YOUR GOAL. Set down each entry again exactly as written.

DATASET EXTRACT.
■ ■ ■ ■

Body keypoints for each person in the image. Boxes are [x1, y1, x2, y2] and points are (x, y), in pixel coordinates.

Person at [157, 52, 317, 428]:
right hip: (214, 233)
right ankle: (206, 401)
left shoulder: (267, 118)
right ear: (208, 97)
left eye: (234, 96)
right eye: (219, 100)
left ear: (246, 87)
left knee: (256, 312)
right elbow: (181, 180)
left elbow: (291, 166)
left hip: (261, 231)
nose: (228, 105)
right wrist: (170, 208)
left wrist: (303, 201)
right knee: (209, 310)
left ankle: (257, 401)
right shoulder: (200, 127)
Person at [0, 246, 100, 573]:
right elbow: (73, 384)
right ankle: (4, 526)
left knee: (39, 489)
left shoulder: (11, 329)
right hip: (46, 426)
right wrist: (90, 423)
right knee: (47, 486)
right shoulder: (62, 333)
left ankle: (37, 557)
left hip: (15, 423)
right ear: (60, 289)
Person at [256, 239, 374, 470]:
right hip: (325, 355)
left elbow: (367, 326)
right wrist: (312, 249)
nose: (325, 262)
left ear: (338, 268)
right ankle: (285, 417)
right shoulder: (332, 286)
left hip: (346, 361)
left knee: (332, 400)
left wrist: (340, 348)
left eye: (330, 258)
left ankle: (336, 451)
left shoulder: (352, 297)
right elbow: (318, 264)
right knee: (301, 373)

■ ■ ■ ■

SOLUTION FOR THIS EXERCISE.
Body keypoints for each person in the image. Boxes are [x1, y1, x2, y2] and points are (x, y), in pixel coordinates.

Person at [157, 52, 317, 428]:
right hip: (214, 233)
right ankle: (206, 401)
left shoulder: (267, 118)
right ear: (208, 97)
left eye: (234, 96)
right eye: (219, 100)
left ear: (246, 87)
left knee: (256, 312)
right elbow: (181, 180)
left elbow: (291, 166)
left hip: (261, 231)
nose: (228, 105)
right wrist: (170, 208)
left wrist: (303, 201)
right knee: (209, 310)
left ankle: (257, 401)
right shoulder: (200, 127)
Person at [0, 246, 100, 573]:
right elbow: (73, 384)
right ankle: (4, 526)
left knee: (39, 489)
left shoulder: (11, 329)
right hip: (46, 426)
right wrist: (90, 423)
right knee: (47, 486)
right shoulder: (62, 333)
left ankle: (37, 557)
left hip: (15, 423)
right ear: (60, 289)
Person at [256, 239, 374, 470]:
right hip: (325, 355)
left elbow: (367, 326)
right wrist: (312, 249)
nose: (325, 262)
left ear: (338, 268)
right ankle: (285, 417)
right shoulder: (332, 286)
left hip: (346, 361)
left knee: (332, 400)
left wrist: (340, 348)
left eye: (330, 258)
left ankle: (336, 451)
left shoulder: (352, 297)
right elbow: (318, 264)
right knee: (301, 373)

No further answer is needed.